- 1960s-1980's reissue cover

Studio album by Mario Lanza
- Released: 1951
- Label: RCA Victor

Mario Lanza chronology
| Mario Lanza Sings Popular Songs from the MGM Technicolor Motion Picture "The Toast of New Orleans" (1950) | Mario Lanza Sings Selections from "The Great Caruso" (1951) | Mario Lanza Sings Christmas Songs (1951) |

= Mario Lanza Sings Selections from The Great Caruso =

Mario Lanza Sings Selections from "The Great Caruso", or simply The Great Caruso, is an album by tenor Mario Lanza containing eight opera arias, four of which were heard in the 1951 Metro-Goldwyn-Mayer film The Great Caruso, starring Lanza in the title role of Enrico Caruso. The album was recorded by RCA Victor in May 1950 and issued in 1951, shortly before the release of the film.

The Great Caruso album was issued in several formats including an album of four 12-inch 78-rpm records (catalog no. DM-1506), a set of four 7-inch 45-rpm records (WDM-1506) and as a 12-inch 33 1/3-rpm LP record (LM-1127). In 1963, The Great Caruso was reissued in reprocessed stereo sound (LSC-1127(e)). The album was reissued in 1982 under a revised catalog number (ARL1-4405(e)). In 1989, RCA Victor reissued the album on compact disc coupled with the 1960 album Mario Lanza Sings Caruso Favorites (60049-2-RG)
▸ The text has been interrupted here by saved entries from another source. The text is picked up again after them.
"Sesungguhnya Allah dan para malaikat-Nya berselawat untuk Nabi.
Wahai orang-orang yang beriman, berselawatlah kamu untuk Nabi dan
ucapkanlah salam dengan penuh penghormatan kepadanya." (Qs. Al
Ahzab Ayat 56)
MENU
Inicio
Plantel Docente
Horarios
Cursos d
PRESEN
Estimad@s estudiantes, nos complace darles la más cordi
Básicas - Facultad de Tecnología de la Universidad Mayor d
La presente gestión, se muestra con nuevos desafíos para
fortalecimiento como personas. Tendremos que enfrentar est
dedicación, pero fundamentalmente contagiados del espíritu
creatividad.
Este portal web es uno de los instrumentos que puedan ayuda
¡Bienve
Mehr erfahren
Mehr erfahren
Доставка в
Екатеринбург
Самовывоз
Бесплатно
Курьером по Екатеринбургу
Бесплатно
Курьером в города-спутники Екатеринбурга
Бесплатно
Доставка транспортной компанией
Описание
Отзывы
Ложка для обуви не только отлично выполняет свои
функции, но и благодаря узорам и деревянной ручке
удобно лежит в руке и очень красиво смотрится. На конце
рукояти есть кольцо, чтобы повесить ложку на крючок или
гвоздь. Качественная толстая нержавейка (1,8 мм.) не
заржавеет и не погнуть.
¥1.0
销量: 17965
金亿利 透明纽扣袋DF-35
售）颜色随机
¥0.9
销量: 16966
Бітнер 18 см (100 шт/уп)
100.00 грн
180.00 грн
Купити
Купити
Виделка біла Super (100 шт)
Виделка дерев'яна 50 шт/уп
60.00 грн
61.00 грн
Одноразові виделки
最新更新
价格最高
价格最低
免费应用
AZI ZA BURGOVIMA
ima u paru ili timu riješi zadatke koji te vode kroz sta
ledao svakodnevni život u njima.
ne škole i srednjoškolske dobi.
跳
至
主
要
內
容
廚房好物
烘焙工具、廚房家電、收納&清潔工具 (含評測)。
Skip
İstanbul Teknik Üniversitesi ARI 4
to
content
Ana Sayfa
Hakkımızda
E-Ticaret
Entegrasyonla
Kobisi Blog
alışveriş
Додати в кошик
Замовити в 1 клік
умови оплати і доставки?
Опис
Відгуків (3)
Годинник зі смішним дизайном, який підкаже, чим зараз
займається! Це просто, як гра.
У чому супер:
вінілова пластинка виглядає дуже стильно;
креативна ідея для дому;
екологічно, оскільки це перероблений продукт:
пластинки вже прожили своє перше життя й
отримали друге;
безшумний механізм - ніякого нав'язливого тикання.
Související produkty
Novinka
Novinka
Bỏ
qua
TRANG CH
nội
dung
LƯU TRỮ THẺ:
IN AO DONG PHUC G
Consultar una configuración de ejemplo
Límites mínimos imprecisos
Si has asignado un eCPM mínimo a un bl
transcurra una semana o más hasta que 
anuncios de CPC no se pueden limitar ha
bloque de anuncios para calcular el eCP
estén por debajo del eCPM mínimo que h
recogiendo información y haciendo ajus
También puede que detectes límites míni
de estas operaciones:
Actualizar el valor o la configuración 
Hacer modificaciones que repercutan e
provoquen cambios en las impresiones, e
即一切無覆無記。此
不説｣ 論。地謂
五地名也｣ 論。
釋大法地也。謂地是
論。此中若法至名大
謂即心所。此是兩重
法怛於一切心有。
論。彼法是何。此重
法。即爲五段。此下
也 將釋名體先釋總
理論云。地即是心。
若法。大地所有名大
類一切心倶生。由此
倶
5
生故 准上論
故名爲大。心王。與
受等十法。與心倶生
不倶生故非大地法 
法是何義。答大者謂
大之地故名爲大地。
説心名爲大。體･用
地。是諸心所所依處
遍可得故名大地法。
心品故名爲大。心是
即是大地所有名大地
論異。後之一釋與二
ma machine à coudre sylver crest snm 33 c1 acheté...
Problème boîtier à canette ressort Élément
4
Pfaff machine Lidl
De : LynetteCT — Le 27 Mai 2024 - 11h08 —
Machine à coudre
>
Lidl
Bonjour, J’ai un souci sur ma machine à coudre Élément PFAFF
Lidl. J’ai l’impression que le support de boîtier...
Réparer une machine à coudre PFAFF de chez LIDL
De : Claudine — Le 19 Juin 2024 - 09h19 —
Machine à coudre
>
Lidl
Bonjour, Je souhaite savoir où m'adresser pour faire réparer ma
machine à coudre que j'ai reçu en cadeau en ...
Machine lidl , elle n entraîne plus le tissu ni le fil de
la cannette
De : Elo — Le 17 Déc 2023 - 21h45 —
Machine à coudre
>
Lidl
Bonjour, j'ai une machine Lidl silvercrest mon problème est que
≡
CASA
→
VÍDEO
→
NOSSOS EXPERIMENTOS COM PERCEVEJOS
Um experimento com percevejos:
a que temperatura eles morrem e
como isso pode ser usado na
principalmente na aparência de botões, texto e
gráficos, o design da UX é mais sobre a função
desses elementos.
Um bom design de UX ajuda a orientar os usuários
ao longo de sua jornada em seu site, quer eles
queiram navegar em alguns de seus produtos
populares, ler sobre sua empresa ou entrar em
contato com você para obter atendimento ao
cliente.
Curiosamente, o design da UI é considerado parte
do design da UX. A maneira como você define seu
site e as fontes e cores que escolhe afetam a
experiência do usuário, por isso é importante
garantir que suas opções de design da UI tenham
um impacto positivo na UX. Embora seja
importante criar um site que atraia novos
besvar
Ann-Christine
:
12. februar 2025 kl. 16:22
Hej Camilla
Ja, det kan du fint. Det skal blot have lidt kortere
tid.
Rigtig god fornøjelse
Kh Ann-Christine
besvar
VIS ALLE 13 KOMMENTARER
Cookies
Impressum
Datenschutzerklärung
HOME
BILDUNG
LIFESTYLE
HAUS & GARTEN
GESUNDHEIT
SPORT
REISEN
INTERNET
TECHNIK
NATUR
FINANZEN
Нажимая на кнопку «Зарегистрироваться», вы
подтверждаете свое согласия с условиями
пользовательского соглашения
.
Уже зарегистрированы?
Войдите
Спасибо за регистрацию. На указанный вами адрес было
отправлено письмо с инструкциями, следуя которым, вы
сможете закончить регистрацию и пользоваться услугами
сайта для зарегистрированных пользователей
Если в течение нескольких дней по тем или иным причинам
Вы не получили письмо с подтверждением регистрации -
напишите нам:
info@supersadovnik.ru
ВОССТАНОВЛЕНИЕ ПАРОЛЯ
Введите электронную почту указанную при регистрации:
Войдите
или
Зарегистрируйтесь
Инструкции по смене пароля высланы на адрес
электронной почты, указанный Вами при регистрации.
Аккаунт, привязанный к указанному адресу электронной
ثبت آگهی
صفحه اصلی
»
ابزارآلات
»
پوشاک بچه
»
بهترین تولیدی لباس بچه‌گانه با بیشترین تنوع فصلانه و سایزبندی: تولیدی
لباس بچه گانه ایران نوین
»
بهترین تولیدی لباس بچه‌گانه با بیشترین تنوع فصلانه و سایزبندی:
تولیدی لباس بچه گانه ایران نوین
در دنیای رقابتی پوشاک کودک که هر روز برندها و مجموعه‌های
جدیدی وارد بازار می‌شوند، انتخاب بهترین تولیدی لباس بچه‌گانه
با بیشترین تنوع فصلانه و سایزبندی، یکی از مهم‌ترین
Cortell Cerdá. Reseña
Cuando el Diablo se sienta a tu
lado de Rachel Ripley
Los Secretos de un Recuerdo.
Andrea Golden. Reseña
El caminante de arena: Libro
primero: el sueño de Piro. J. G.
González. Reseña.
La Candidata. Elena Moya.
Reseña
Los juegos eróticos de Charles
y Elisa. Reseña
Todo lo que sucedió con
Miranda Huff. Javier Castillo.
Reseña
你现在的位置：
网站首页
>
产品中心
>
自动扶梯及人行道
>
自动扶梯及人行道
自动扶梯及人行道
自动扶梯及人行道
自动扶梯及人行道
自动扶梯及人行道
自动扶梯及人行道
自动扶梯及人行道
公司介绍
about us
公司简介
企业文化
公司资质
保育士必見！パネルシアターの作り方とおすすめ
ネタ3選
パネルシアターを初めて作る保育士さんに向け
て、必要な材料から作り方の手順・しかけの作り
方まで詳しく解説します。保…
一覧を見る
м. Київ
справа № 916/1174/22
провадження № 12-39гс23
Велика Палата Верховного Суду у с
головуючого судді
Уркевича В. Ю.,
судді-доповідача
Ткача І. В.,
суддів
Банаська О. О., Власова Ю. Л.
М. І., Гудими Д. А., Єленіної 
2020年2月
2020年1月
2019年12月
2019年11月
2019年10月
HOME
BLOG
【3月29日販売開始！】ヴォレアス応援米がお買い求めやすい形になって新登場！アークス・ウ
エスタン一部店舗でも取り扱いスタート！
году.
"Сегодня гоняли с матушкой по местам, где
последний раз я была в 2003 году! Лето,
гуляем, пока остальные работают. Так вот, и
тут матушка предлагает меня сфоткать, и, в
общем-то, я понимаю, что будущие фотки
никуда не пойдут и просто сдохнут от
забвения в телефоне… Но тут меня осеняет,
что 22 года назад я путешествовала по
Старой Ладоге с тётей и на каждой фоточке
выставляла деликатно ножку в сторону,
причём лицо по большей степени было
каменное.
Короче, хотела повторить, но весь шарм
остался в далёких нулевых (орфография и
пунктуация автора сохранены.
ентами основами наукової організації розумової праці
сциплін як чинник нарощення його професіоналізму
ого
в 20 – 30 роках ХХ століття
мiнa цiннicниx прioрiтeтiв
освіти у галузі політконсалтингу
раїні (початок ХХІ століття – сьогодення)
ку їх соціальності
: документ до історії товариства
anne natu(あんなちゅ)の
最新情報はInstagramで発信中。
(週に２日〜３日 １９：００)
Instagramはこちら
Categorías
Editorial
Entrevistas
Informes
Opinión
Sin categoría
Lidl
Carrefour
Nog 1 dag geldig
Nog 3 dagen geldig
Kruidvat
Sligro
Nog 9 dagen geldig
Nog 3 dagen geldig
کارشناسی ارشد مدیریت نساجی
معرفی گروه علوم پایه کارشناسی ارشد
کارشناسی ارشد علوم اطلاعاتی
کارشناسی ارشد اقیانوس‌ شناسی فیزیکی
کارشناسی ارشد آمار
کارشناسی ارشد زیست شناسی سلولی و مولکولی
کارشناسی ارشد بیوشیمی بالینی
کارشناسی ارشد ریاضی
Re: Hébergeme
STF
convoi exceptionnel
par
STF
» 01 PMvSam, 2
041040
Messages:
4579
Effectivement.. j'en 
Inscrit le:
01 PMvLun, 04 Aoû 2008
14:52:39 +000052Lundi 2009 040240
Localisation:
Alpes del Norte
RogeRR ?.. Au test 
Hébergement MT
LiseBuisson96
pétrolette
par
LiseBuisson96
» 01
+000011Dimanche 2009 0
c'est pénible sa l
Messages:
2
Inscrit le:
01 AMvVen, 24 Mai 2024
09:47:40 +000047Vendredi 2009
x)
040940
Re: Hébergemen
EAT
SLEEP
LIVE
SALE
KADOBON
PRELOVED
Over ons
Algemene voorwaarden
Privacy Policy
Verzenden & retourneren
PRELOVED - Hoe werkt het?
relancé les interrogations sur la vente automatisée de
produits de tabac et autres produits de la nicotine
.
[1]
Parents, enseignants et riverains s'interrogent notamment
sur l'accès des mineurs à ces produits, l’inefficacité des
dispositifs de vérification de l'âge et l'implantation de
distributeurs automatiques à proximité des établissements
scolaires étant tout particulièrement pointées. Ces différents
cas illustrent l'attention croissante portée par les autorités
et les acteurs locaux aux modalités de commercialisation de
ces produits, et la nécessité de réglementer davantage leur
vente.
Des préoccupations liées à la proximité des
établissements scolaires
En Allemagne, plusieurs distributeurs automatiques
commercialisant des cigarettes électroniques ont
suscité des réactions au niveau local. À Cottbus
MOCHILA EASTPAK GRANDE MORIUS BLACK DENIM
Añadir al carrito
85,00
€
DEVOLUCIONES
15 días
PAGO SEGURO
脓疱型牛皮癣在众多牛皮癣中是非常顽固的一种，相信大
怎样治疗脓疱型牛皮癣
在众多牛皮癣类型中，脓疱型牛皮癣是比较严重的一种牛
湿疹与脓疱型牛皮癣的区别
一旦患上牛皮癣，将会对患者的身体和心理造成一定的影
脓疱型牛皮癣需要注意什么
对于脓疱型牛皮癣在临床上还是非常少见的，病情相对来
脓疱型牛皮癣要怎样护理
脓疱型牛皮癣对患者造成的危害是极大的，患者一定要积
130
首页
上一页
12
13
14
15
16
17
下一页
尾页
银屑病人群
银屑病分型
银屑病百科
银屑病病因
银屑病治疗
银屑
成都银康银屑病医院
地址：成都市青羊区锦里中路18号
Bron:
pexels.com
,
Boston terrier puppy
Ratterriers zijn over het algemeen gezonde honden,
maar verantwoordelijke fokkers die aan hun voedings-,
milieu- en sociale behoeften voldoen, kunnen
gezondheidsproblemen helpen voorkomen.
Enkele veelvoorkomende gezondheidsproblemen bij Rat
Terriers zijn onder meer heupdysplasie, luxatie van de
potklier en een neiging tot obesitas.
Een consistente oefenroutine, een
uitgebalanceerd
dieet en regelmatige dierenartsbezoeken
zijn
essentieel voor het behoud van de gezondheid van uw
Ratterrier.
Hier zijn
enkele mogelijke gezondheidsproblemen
The album spent several weeks at number 1 on Billboards Best Selling Pop Albums chart (on both the 33⅓-rpm and 45-rpm parts of the chart).

== Track listing ==
Album of four 78-rpm records (RCA Victor DM-1506)

Sides 1–2
| No. | Title | Composer. Work | Length |
|---|---|---|---|
| 1. | "Questa o quella" ("The One Is as Fair as the Other") | Verdi. Rigoletto: Act I |  |
| 2. | "La donna ė mobile" ("Woman Is Fickle") | Verdi. Rigoletto: Act IV |  |

Sides 3–4
| No. | Title | Composer. Work | Length |
|---|---|---|---|
| 1. | "Parmi veder le lagrime" ("Art Thou Weeping?") | Verdi. Rigoletto: Act II |  |
| 2. | "Recondita armonia" ("Strange Harmony of Contrasts") | Puccini. La Tosca: Act I |  |

Sides 5–6
| No. | Title | Composer. Work | Length |
|---|---|---|---|
| 1. | "E lucevan le stelle" ("The Stars Were Brightly Shining") | Puccini. La Tosca: Act III |  |
| 2. | "Una furtiva lagrima" ("A Furtive Tear") | Donizetti. L'elisir d'amore: Act II |  |

Sides 7–8
| No. | Title | Composer. Work | Length |
|---|---|---|---|
| 1. | "Cielo e mar!" ("Heaven and Ocean") | Ponchielli. La Gioconda: Act II |  |
| 2. | "Vesti la giubba" ("On with the Play") | Leoncavallo. Pagliacci: Act II |  |

== Charts ==

| Chart (1951) | Peak position |
|---|---|
| US Billboard Best Selling Pop Albums – Best Selling 33⅓ R.P.M. | 1 |
| US Billboard Best Selling Pop Albums – Best Selling 45 R.P.M. | 1 |

== Certifications ==

| Region | Certification | Certified units/sales |
| United States (RIAA) | Gold | 500,000^{^} |
^{^} Shipments figures based on certification alone.